(ENTRIES SUPPLIED)
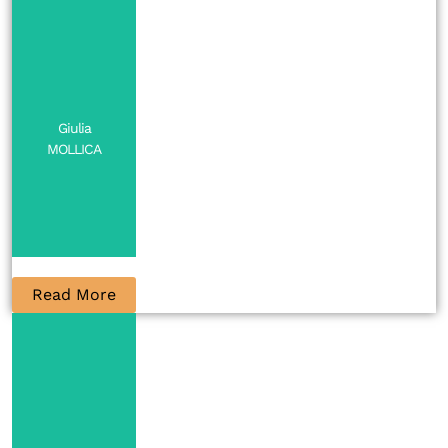
Giulia
MOLLICA
Read More
PI
Contact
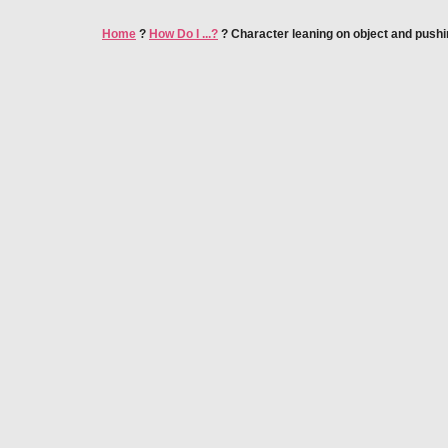
Home
?
How Do I ...?
?
Character leaning on object and pushin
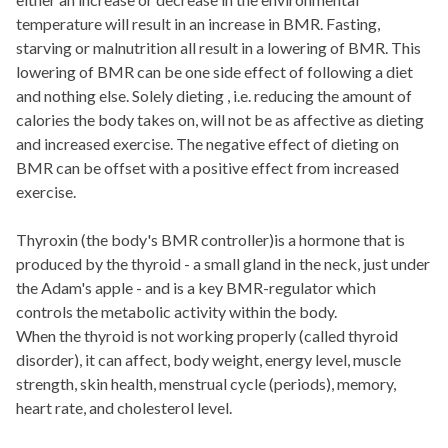
temperature will result in an increase in BMR. Fasting,
starving or malnutrition all result in a lowering of BMR. This
lowering of BMR can be one side effect of following a diet
and nothing else. Solely dieting , i.e. reducing the amount of
calories the body takes on, will not be as affective as dieting
and increased exercise. The negative effect of dieting on
BMR can be offset with a positive effect from increased
exercise.
Thyroxin (the body's BMR controller)is a hormone that is
produced by the thyroid - a small gland in the neck, just under
the Adam's apple - and is a key BMR-regulator which
controls the metabolic activity within the body.
When the thyroid is not working properly (called thyroid
disorder), it can affect, body weight, energy level, muscle
strength, skin health, menstrual cycle (periods), memory,
heart rate, and cholesterol level.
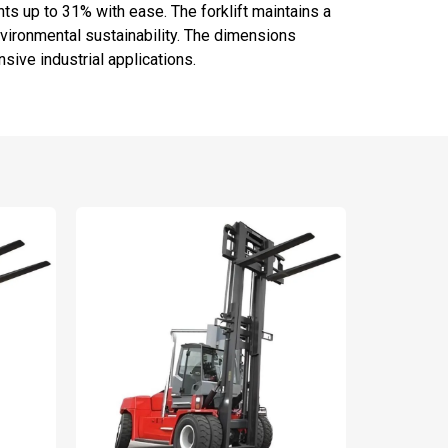
s up to 31% with ease. The forklift maintains a
vironmental sustainability. The dimensions
nsive industrial applications.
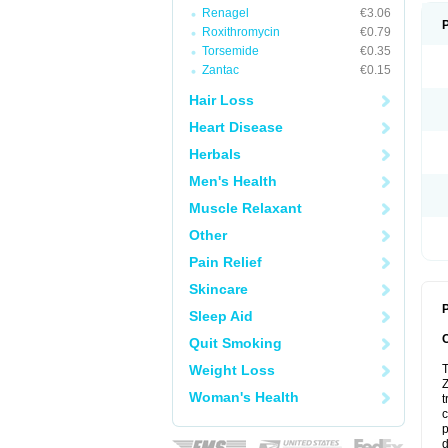
Renagel
€3.06
Roxithromycin
€0.79
Torsemide
€0.35
Zantac
€0.15
Hair Loss
Heart Disease
Herbals
Men's Health
Muscle Relaxant
Other
Pain Relief
Skincare
P
Sleep Aid
Quit Smoking
Weight Loss
T
Z
Woman's Health
t
c
p
d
(End ENTRIES SUPPLIED)
● EXERCISE: All lines from the one containing "temperature will result" to the last line of the records above, both included, need to be repeated word for word; omit the pictures.

● YOUR RESPONSE:
temperature will result in an increase in BMR. Fasting,
starving or malnutrition all result in a lowering of BMR. This
lowering of BMR can be one side effect of following a diet
and nothing else. Solely dieting , i.e. reducing the amount of
calories the body takes on, will not be as affective as dieting
and increased exercise. The negative effect of dieting on
BMR can be offset with a positive effect from increased
exercise.
Thyroxin (the body's BMR controller)is a hormone that is
produced by the thyroid - a small gland in the neck, just under
the Adam's apple - and is a key BMR-regulator which
controls the metabolic activity within the body.
When the thyroid is not working properly (called thyroid
disorder), it can affect, body weight, energy level, muscle
strength, skin health, menstrual cycle (periods), memory,
heart rate, and cholesterol level.
s up to 31% with ease. The forklift maintains a
vironmental sustainability. The dimensions
nsive industrial applications.
Renagel
€3.06
Roxithromycin
€0.79
Torsemide
€0.35
Zantac
€0.15
Hair Loss
Heart Disease
Herbals
Men's Health
Muscle Relaxant
Other
Pain Relief
Skincare
P
Sleep Aid
Quit Smoking
Weight Loss
T
Z
Woman's Health
t
c
p
d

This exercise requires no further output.